A recent occurrence of an experiment to brighten clouds in Alameda, California, is a wake-up call that these experiments are being undertaken with little to no knowledge of the civilians about their merits and demerits.

Mary Church, Geoengineering Campaign Manager at the Center for International Environmental Law, commended the Alameda City Council’s unanimous decision to reject the first open-air Marine Cloud Brightening experiment in the US. She stated that the rejection rightly reflects the gravity of what’s at stake for both local and global communities.

In addition to potential impacts on marine life and fragile ecosystems, marine geoengineering poses new risks to the lives and livelihoods of Indigenous Peoples, traditional communities, and fisherfolk who rely on marine and coastal ecosystems.

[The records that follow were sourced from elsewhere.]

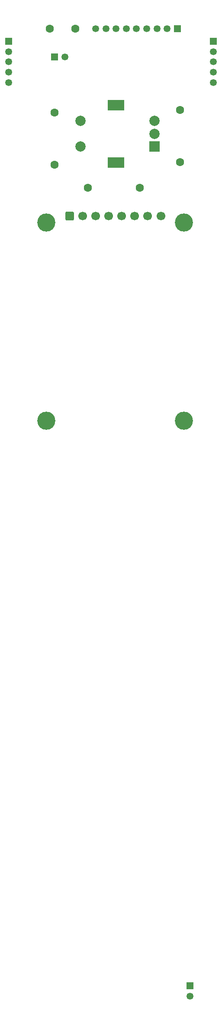
<source format=gbr>
%TF.GenerationSoftware,KiCad,Pcbnew,9.0.3*%
%TF.CreationDate,2026-02-16T14:50:12+01:00*%
%TF.ProjectId,Channel,4368616e-6e65-46c2-9e6b-696361645f70,rev?*%
%TF.SameCoordinates,Original*%
%TF.FileFunction,Soldermask,Bot*%
%TF.FilePolarity,Negative*%
%FSLAX46Y46*%
G04 Gerber Fmt 4.6, Leading zero omitted, Abs format (unit mm)*
G04 Created by KiCad (PCBNEW 9.0.3) date 2026-02-16 14:50:12*
%MOMM*%
%LPD*%
G01*
G04 APERTURE LIST*
G04 Aperture macros list*
%AMRoundRect*
0 Rectangle with rounded corners*
0 $1 Rounding radius*
0 $2 $3 $4 $5 $6 $7 $8 $9 X,Y pos of 4 corners*
0 Add a 4 corners polygon primitive as box body*
4,1,4,$2,$3,$4,$5,$6,$7,$8,$9,$2,$3,0*
0 Add four circle primitives for the rounded corners*
1,1,$1+$1,$2,$3*
1,1,$1+$1,$4,$5*
1,1,$1+$1,$6,$7*
1,1,$1+$1,$8,$9*
0 Add four rect primitives between the rounded corners*
20,1,$1+$1,$2,$3,$4,$5,0*
20,1,$1+$1,$4,$5,$6,$7,0*
20,1,$1+$1,$6,$7,$8,$9,0*
20,1,$1+$1,$8,$9,$2,$3,0*%
G04 Aperture macros list end*
%ADD10R,1.350000X1.350000*%
%ADD11C,1.350000*%
%ADD12C,1.600000*%
%ADD13C,3.540000*%
%ADD14RoundRect,0.255000X-0.595000X-0.595000X0.595000X-0.595000X0.595000X0.595000X-0.595000X0.595000X0*%
%ADD15C,1.700000*%
%ADD16R,2.000000X2.000000*%
%ADD17C,2.000000*%
%ADD18R,3.200000X2.000000*%
G04 APERTURE END LIST*
D10*
%TO.C,J2*%
X87000000Y-49000000D03*
D11*
X87000000Y-51000000D03*
X87000000Y-53000000D03*
X87000000Y-55000000D03*
X87000000Y-57000000D03*
%TD*%
D12*
%TO.C,R3*%
X80500000Y-72500000D03*
X80500000Y-62340000D03*
%TD*%
D13*
%TO.C,U1*%
X54350000Y-84275000D03*
X54350000Y-122925000D03*
X81300000Y-84275000D03*
X81300000Y-122925000D03*
D14*
X58900000Y-83000000D03*
D15*
X61450000Y-83000000D03*
X64000000Y-83000000D03*
X66550000Y-83000000D03*
X69100000Y-83000000D03*
X71650000Y-83000000D03*
X74200000Y-83000000D03*
X76750000Y-83000000D03*
%TD*%
D10*
%TO.C,J1*%
X80000000Y-46500000D03*
D11*
X78000000Y-46500000D03*
X76000000Y-46500000D03*
X74000000Y-46500000D03*
X72000000Y-46500000D03*
X70000000Y-46500000D03*
X68000000Y-46500000D03*
X66000000Y-46500000D03*
X64000000Y-46500000D03*
%TD*%
D10*
%TO.C,J4*%
X82500000Y-233000000D03*
D11*
X82500000Y-235000000D03*
%TD*%
D16*
%TO.C,SW1*%
X75500000Y-69500000D03*
D17*
X75500000Y-64500000D03*
X75500000Y-67000000D03*
D18*
X68000000Y-72600000D03*
X68000000Y-61400000D03*
D17*
X61000000Y-64500000D03*
X61000000Y-69500000D03*
%TD*%
D10*
%TO.C,J6*%
X56000000Y-52000000D03*
D11*
X58000000Y-52000000D03*
%TD*%
D12*
%TO.C,C1*%
X60000000Y-46500000D03*
X55000000Y-46500000D03*
%TD*%
D10*
%TO.C,J3*%
X47000000Y-49000000D03*
D11*
X47000000Y-51000000D03*
X47000000Y-53000000D03*
X47000000Y-55000000D03*
X47000000Y-57000000D03*
%TD*%
D12*
%TO.C,R2*%
X62500000Y-77500000D03*
X72660000Y-77500000D03*
%TD*%
%TO.C,R1*%
X56000000Y-73000000D03*
X56000000Y-62840000D03*
%TD*%
M02*

</source>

Panganga Pungowiyi, Geoengineering Organizer of the Indigenous Environment Network, said that air and marine geoengineering experiments, predominantly conducted on Indigenous territories, pose a grave threat to the sacredness of all life and the traditional values of Indigenous Peoples.

Attributable to a Human Rights Council report’s findings that “the potential deployment of [geoengineering technologies] would have a massive and disproportionate impact on Indigenous Peoples whose traditional lands and territories are particularly exposed and at risk of experimental uses.”

Panganga Pungowiyi revealed that marine geoengineering initiatives proceed without the Free, Prior, and Informed Consent (FPIC) of Indigenous communities, perpetuating a cycle where companies profit by marketing these projects as carbon credits, enabling continued pollution by fossil fuel companies.

The impending widespread implementation of geoengineering at a scale not only endangers Indigenous lifeways and cosmovision but also undermines the delicate balance of Mother Earth. Indigenous Peoples, who have lived in a relationship with their ecosystems for time immemorial, must be at the table to discuss climate crisis strategies. We have not been informed, asked, nor have we given our consent,” said Panganga.